D'où le dilemme qui saisit le militant politique que je suis ! Je milite dans un parti politique qui subit comme tous les autres une perte d'attractivité, et la tentation est forte de faire vivre d'autres formes d'expression politiques, mais qui finalement nuisent aux formations politiques et font le lit du vote Front National. Comme mon ami Daniel Bourguet à Mauguio, le concept d'une fabrique citoyenne est tentant ; mais les derniers scrutins ont montré que cela n'endigue pas le vote FN. Il en va de même en s'engageant exclusivement dans des formes alternatives de militantisme, depuis les Colibris aux Zadistes en passant par les collectifs qui prônent d'autres modes de consommation. Je ne les désapprouve pas du tout, mais cela ne doit pas aboutir à un message du type "on se débrouille tout seul" :=(

Autre approche, celle du Pays Cœur d'Hérault. Il dispose d'un Syndicat de développement, mais aussi d'un Conseil de développement ; le premier réunit les élus locaux qui votent des délibérations, le second réunit des associations et des citoyens qui contribuent aux contenus de ces délibérations. C'est en réalité une forme plus aboutie de fabrique citoyenne puisqu'elle est directement associée à un organe délibérant, mais alors pourquoi les élus du SYDEL s’embarrasseraient-ils d'un engagement politique au sein d'un parti politique ? Il faut plutôt se faire élire ... et les programmes s'élaborent après de façon collaborative.

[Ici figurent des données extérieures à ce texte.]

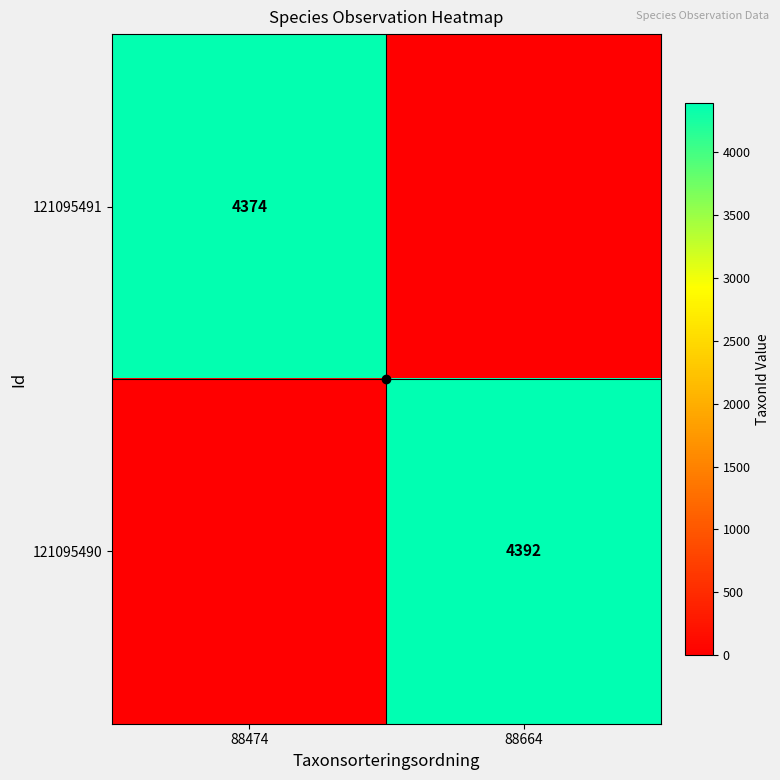

Rank the categories by 121095491 value from highest to lowest.

88474, 88664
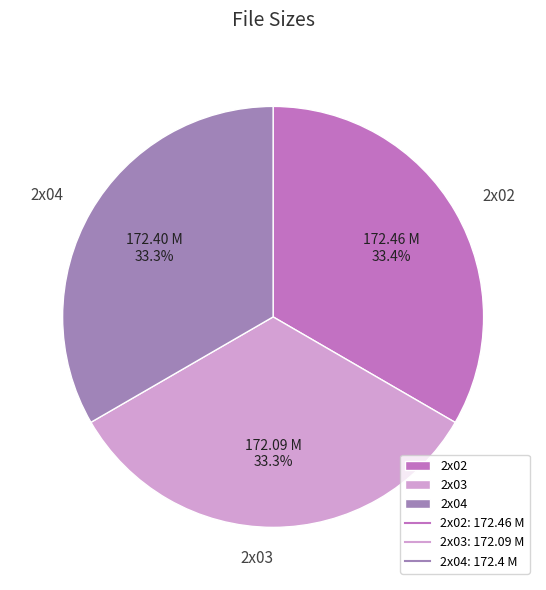

What percentage is the 2x04 slice, to the nearest percent?

33%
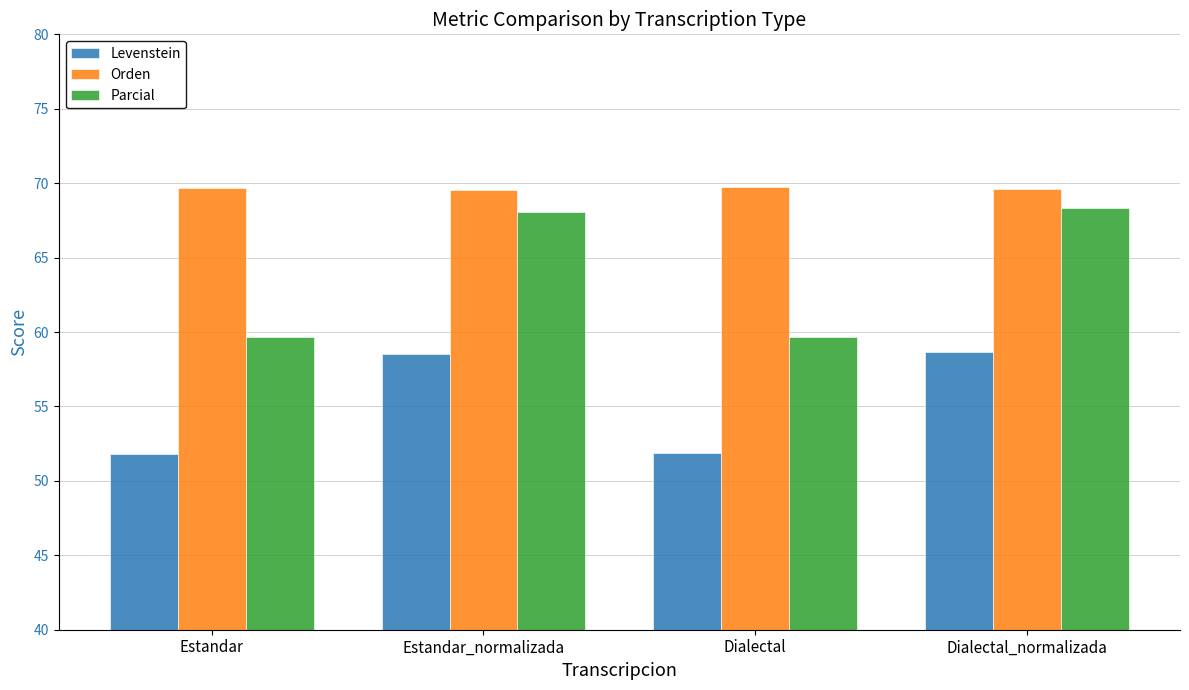

Rank the series at Estandar from lowest to highest value.

Levenstein, Parcial, Orden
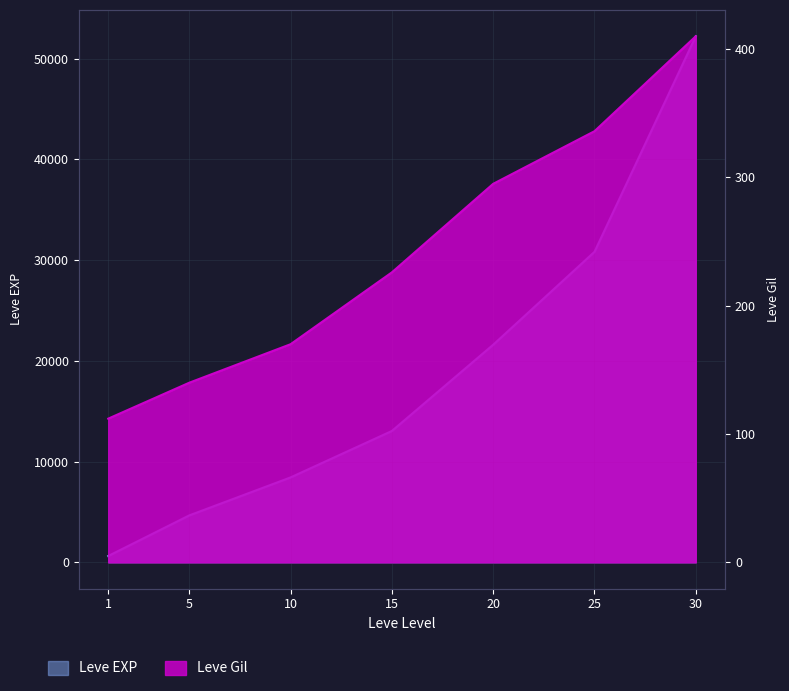

At which label does Leve EXP first exceed 13040?

20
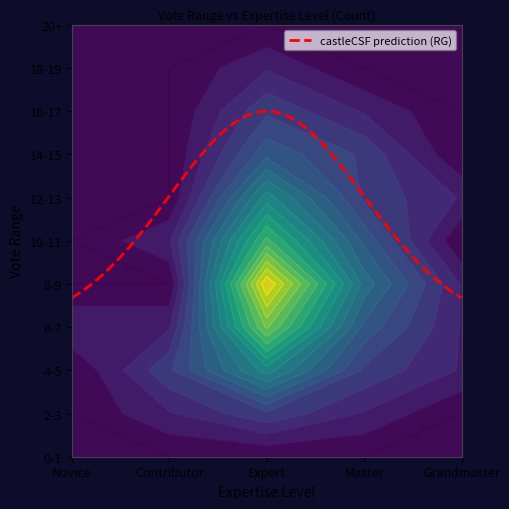

What is the difference between the highest and lowest values at 16-17?

2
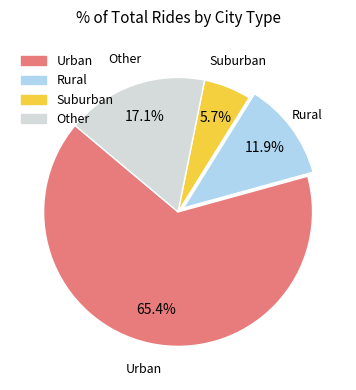

Which category has the smallest portion of the pie?

Suburban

Ce qui est certain aujourd'hui, c'est que le développement économique et social d'un territoire s'élabore de plus en plus à l'échelle locale. Ce n'est évidemment pas un parti politique qui a son siège à Paris qui peut porter des propositions de fond qui se déclinent pour tous les territoires de France. Non, c'est maintenant l'inverse. Il reste, pour une formation comme EELV, à exister régionalement et localement, à se rendre suffisamment attractive pour que des adhérents et des sympathisants viennent y construire les socles des projets pour leur commune, pour leur intercommunalité et pour leur bassin de vie.